Shirley had no intention whatever of letting her heart stray out after any impossible society man. She had her work in the world, and to it she meant to stick. If there were dreams she kept them well under lock and key, and only took them out now and then at night when she was very tired and discouraged and life looked hard and long and lonely on ahead. Shirley had no intention that Sidney Graham should ever have reason to think, when he married Miss Harriet Hale or some one equivalent to her, that any poor little stenographer living in a barn had at one time fancied him fond of her. No, indeed!

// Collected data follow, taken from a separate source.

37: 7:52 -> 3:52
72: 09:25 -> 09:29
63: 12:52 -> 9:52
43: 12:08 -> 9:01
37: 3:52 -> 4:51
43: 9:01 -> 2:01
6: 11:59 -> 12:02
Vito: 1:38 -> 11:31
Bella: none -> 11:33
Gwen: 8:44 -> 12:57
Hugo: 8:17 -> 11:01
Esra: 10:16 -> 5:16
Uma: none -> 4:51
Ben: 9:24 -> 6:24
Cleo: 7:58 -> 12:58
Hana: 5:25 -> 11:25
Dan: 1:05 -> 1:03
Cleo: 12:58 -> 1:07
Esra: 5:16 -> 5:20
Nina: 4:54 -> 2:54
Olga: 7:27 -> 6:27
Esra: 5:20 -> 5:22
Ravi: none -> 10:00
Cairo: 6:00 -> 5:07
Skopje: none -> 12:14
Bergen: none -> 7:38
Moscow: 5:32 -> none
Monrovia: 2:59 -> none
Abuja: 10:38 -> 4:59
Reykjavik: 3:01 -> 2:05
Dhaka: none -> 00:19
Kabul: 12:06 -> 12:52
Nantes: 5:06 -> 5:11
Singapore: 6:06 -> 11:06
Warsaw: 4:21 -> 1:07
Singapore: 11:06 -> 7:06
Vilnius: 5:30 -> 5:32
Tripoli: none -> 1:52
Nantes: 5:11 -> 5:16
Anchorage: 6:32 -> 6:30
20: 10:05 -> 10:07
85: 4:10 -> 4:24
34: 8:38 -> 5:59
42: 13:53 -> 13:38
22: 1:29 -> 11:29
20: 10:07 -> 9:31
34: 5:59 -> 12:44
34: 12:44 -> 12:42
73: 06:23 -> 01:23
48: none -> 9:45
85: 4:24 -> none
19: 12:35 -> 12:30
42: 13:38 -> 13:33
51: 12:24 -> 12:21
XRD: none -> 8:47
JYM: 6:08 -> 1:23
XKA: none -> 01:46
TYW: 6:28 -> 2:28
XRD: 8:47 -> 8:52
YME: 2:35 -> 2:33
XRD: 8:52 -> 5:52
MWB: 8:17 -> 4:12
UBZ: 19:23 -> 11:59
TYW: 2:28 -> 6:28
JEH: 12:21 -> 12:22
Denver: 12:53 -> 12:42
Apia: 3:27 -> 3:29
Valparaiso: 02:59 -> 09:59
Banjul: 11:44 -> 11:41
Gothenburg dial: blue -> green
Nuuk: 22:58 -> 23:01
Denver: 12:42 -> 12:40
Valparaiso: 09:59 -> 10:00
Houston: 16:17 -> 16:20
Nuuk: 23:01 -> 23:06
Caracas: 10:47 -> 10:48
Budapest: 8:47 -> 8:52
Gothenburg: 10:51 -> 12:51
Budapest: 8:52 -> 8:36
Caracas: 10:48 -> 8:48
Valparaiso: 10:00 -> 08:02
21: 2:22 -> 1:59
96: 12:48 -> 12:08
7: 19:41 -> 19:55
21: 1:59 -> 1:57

Shirley tilted her firm little chin at the thought, and declined to ride with Graham and Elizabeth the next time they called at the office for her, on the plea that she had promised to go home in the trolley with one of the office girls. And yet the next time she saw him he was just as pleasant, and showed no sign that she had declined his invitation. In fact, the whole basis of their acquaintance was such that she felt free to go her own way and yet know he would be just as pleasant a friend whenever she needed one.

Matters stood in this way when Graham was suddenly obliged to go West on a trip for the office, to be gone three or four weeks. Mrs. Graham and Elizabeth went to the Adirondacks for a short trip, and the people at Glenside settled down to quiet country life, broken only by a few visits from their farm neighbors, and a call from the cheery, shabby pastor of the little white church in the valley.